Figure understanding tasks:
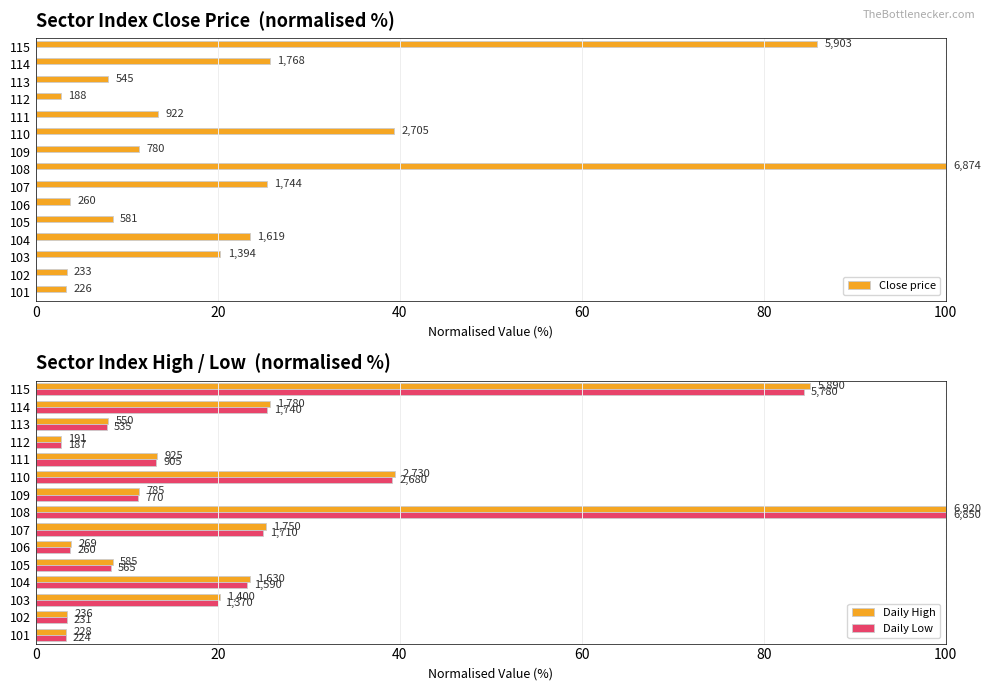

What position from the left is 11?

12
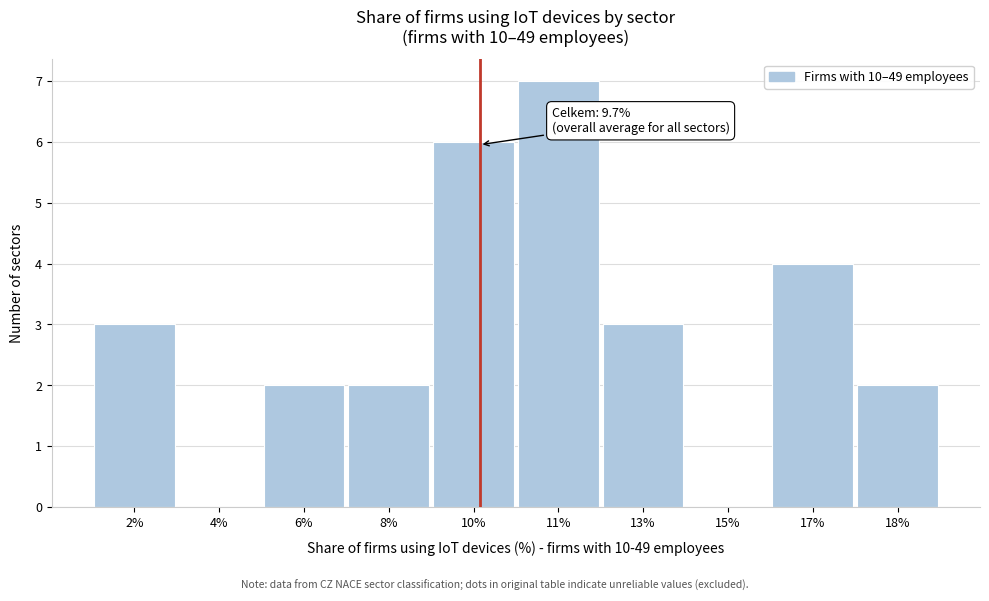

Reading left to right, transcribe all the data shown in this chart.

2%=3	4%=0	6%=2	8%=2	10%=6	11%=7	13%=3	15%=0	17%=4	18%=2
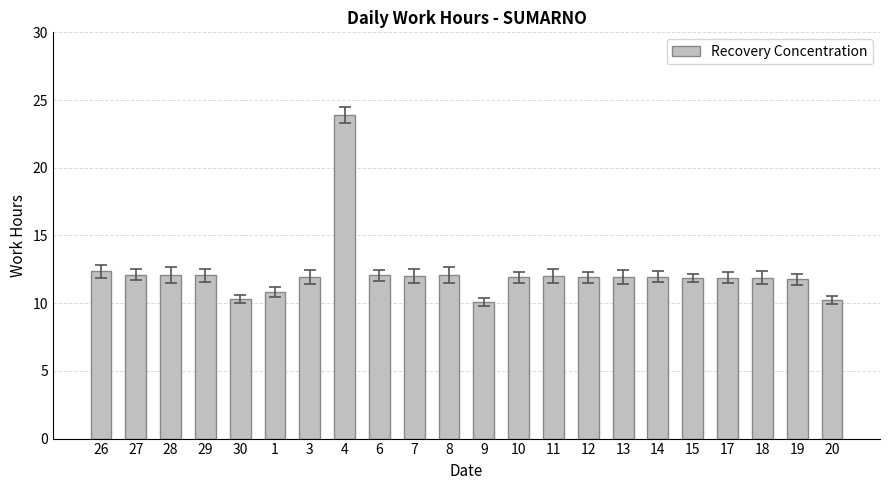

What is the difference between the second highest and minimum values?

2.3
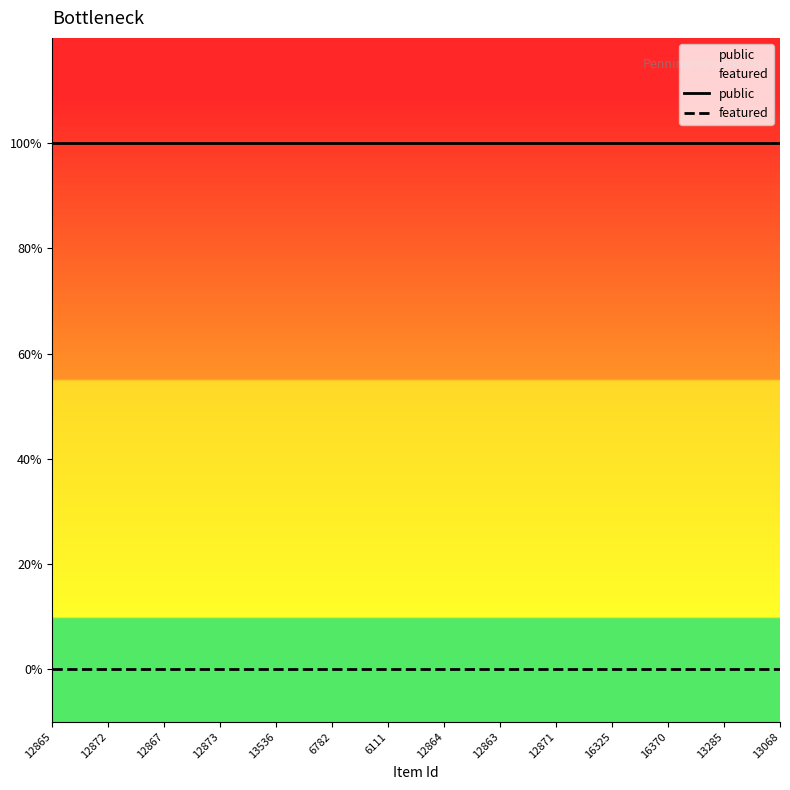

The public series shows 1 at 12872. True or false?

False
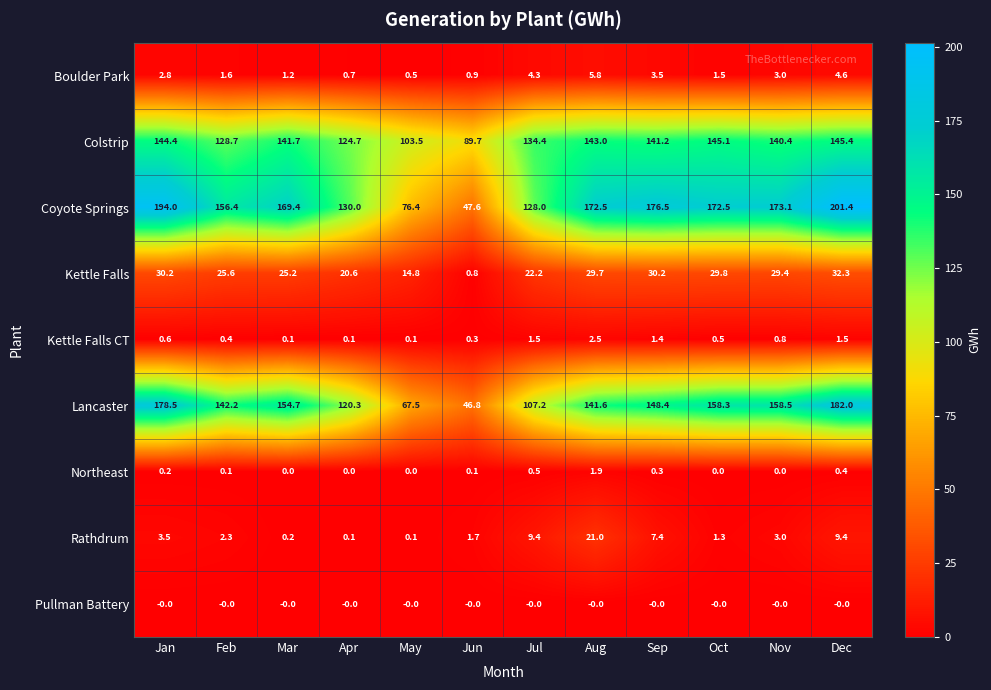

Between Sep and Oct, which series saw the biggest shift?

Lancaster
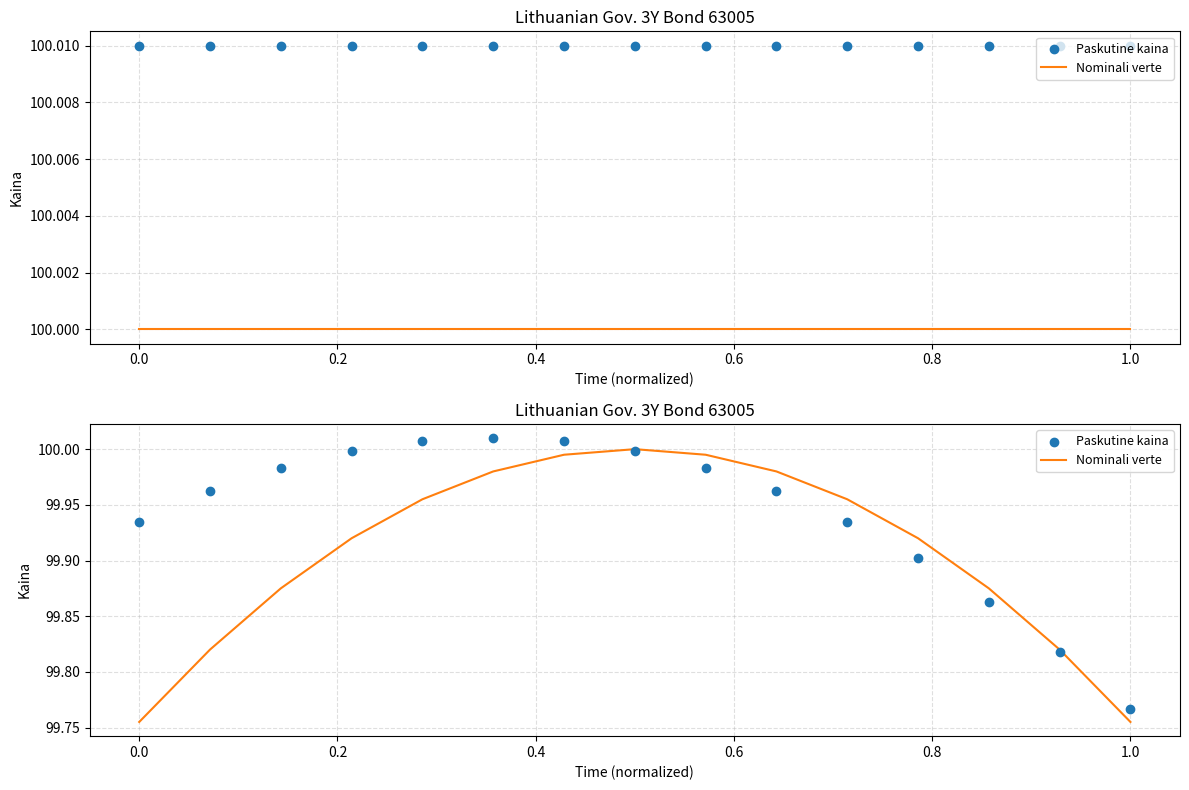

At which category is the sum across all series the highest?

1.0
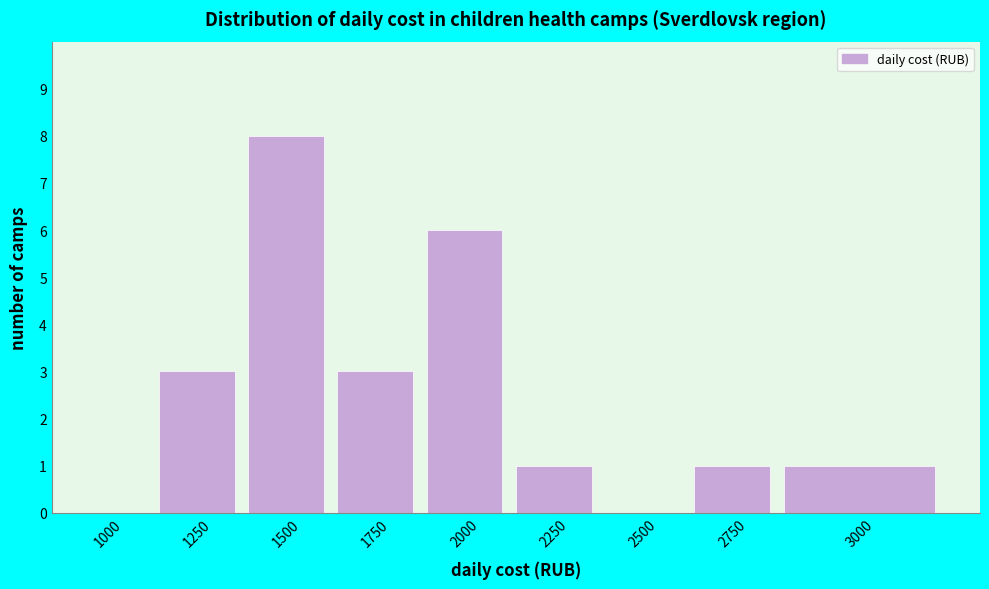

Reading left to right, what are all the values shown in this chart?

1000=0	1250=3	1500=8	1750=3	2000=6	2250=1	2500=0	2750=1	3000=1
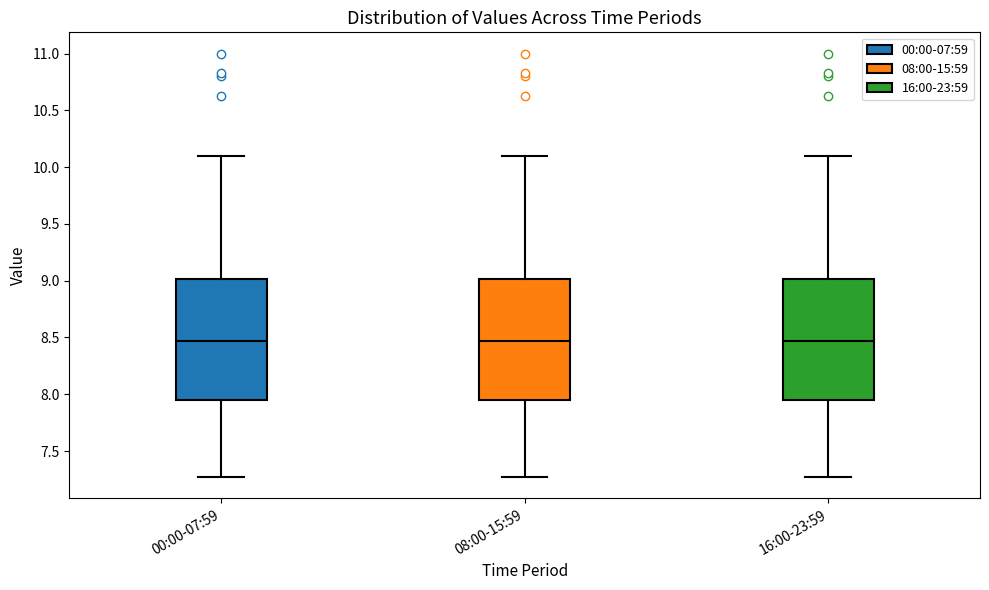

Where does the upper whisker of the box for 08:00-15:59 end on the y-axis? The values are not printed on the chart, so give them approximately, as read against the axis.

10.10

• _Exercise details_: Copy all of the data above verbatim, omitting the pictures.

• _Written answer_:
What position from the left is 11?

12

Reading left to right, transcribe all the data shown in this chart.

2%=3	4%=0	6%=2	8%=2	10%=6	11%=7	13%=3	15%=0	17%=4	18%=2

What is the difference between the second highest and minimum values?

2.3

The public series shows 1 at 12872. True or false?

False

Between Sep and Oct, which series saw the biggest shift?

Lancaster

At which category is the sum across all series the highest?

1.0

Reading left to right, what are all the values shown in this chart?

1000=0	1250=3	1500=8	1750=3	2000=6	2250=1	2500=0	2750=1	3000=1

Where does the upper whisker of the box for 08:00-15:59 end on the y-axis? The values are not printed on the chart, so give them approximately, as read against the axis.

10.10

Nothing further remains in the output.